Transcribed page contents
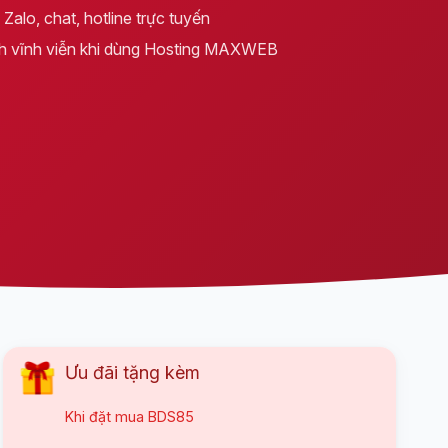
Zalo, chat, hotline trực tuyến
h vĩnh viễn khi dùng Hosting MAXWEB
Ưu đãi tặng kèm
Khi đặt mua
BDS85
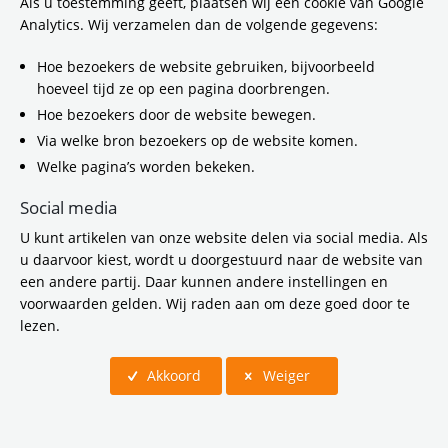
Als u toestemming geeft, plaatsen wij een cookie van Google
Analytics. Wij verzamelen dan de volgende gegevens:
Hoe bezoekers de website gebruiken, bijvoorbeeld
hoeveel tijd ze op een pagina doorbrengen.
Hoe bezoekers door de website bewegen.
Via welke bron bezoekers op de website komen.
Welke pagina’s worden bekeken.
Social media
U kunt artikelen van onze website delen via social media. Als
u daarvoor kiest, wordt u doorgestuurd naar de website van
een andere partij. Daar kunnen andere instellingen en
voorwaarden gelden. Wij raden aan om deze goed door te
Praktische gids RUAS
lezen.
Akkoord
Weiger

- **Exercise**:
Reproduce every line of text in the data above without alteration, leaving out the pictures.

- **Problem solution**:
Zalo, chat, hotline trực tuyến
h vĩnh viễn khi dùng Hosting MAXWEB
Ưu đãi tặng kèm
Khi đặt mua
BDS85
Als u toestemming geeft, plaatsen wij een cookie van Google
Analytics. Wij verzamelen dan de volgende gegevens:
Hoe bezoekers de website gebruiken, bijvoorbeeld
hoeveel tijd ze op een pagina doorbrengen.
Hoe bezoekers door de website bewegen.
Via welke bron bezoekers op de website komen.
Welke pagina’s worden bekeken.
Social media
U kunt artikelen van onze website delen via social media. Als
u daarvoor kiest, wordt u doorgestuurd naar de website van
een andere partij. Daar kunnen andere instellingen en
voorwaarden gelden. Wij raden aan om deze goed door te
Praktische gids RUAS
lezen.
Akkoord
Weiger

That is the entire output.